UGA CAES Dean Sam Pardue on the Upcoming Georgia Ag Forecast
Thursday, December 13th, 2018
Sam Pardue, Dean of the College of Agriculture and Environmental Sciences at the University of Georgia, talks to us about their Ag Forecast and tells us about their tour to forecast the ag sector across the state..
Sam Pardue, dean of the University of Georgia College of Agricultural and Environmental Sciences, will serve as the keynote speaker at the upcoming Georgia Ag Forecast seminar series set for Jan. 22 through Feb. 1. The annual meetings allow UGA agricultural economists to address Georgia’s farmers, lenders and agribusiness leaders about the latest trends and economic conditions in Georgia’s No. 1 industry — agriculture.
At the seminar’s six locations across the state — Bainbridge, Carrollton, Lyons, Macon, Tifton and Watkinsville, Georgia — Pardue will discuss how CAES works with Georgia’s agricultural leaders and how the college works to help solve the issues facing rural Georgia.
“Perhaps more than ever, the Ag Forecast is needed to assist farmers, ranchers, agribusinesses and the organizations that support them to plan for the future," Pardue said. "Uncertainty in weather, commodity prices, trade and access to markets, regulatory policy, and labor creates a challenging environment for Georgia producers. While we cannot predict the future, we can bring all the tools at our disposal to better inform our stakeholders in their decision-making processes.”
CAES hosts the Georgia Ag Forecast seminar series every year. Those interested in attending the seminars can register at georgiaagforecast.com. Economists from the UGA Center for Agribusiness and Economic Development and CAES Department of Agricultural and Applied Economics will present the economic outlook for Georgia’s producers with an emphasis on Georgia’s major commodities.
“Ag Forecast provides producers, bankers and agribusiness leaders with a glimpse of what will happen in 2019. It presents data on how conditions in Georgia, the United States and the globe will impact producers here in Georgia,” said Kent Wolfe, director of the UGA Center for Agribusiness and Economic Development.
Participants will have the opportunity to meet with UGA faculty and UGA Cooperative Extension agents and will leave the meeting with a copy of the 2019 Georgia Ag Forecast book. It provides detailed outlooks of the major commodities produced in Georgia from scientists who work on the crop year-round.
One topic that’s expected to be on the forefront is how Hurricane Michael will impact the future of Georgia agriculture. The storm devastated south Georgia agriculture on Oct. 10, 2018, causing more than $2.5 billion in crop losses. Since the hurricane moved through Georgia during harvest season, multiple crops were at extreme risk for damage.
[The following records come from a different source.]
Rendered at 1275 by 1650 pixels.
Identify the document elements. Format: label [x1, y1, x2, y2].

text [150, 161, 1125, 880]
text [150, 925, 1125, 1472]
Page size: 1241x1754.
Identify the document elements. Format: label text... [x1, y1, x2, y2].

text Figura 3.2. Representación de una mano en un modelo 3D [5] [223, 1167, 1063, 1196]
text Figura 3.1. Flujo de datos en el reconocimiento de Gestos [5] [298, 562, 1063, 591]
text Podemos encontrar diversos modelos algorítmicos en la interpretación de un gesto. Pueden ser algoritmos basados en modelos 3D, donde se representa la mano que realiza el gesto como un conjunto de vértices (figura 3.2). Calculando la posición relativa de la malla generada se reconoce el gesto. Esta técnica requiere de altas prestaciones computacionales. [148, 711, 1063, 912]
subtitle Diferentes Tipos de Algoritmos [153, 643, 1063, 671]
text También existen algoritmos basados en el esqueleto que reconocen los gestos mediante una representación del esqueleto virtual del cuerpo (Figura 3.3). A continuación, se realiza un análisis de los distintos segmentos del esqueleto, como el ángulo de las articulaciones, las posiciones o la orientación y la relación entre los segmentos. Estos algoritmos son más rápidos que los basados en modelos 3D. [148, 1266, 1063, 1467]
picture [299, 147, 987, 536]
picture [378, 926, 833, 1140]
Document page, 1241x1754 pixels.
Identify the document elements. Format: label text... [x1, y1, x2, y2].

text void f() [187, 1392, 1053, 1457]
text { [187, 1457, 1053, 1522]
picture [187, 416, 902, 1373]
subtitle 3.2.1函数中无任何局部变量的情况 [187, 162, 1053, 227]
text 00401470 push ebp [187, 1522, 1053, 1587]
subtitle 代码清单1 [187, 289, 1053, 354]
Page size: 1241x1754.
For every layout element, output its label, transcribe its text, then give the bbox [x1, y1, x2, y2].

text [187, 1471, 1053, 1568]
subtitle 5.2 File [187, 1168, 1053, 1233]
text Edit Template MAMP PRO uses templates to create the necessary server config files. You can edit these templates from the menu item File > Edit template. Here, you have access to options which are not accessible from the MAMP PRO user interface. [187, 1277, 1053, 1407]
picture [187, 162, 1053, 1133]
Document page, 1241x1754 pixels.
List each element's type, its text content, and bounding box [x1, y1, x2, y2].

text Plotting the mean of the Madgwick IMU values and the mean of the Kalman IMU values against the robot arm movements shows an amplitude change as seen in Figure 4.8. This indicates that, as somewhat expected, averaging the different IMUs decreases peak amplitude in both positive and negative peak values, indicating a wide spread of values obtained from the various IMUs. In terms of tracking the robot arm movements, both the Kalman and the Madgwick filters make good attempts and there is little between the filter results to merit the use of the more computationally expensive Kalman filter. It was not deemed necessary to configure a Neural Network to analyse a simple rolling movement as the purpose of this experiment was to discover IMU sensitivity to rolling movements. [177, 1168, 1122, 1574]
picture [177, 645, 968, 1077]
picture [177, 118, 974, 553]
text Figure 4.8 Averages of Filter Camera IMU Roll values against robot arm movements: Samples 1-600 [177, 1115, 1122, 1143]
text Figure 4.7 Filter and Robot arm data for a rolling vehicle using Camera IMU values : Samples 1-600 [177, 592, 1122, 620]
“The impact from Hurricane Michael will undoubtedly be a hot topic because it impacted a number of commodities in the state with potential global implications,” Wolfe said.
Georgia’s cotton crop sustained between $550 and $600 million in losses, classified as immediate damage to commodities grown by Georgia producers. Pecans suffered $100 million in losses to its crop along with $260 million in losses to trees and $200 million in losses to future income. Other crop damages include $763 million in losses to timber, $20 million in losses to poultry houses, and $480 million in losses to vegetables.
The 2019 Georgia Ag Forecast series will be held:
Tuesday, Jan. 22: Macon, Georgia — Georgia Farm Bureau Building
Wednesday, Jan. 23: Carrollton, Georgia — Carroll County Ag Center
Friday, Jan. 25: Watkinsville, Georgia — Oconee County Civic Center
Tuesday, Jan. 29: Lyons, Georgia — Toombs County Agri-Center
Thursday, Jan. 31: Bainbridge, Georgia — Decatur County Agricultural Center
Friday, Feb. 1: Tifton, Georgia — Tifton Campus Conference Center
The Tifton seminar will begin at 7:30 a.m. with a breakfast buffet. All of the other seminars will begin at 10 a.m. and will be followed by a networking lunch.
The Georgia Ag Forecast seminar series is presented by UGA CAES and the Georgia Department of Agriculture.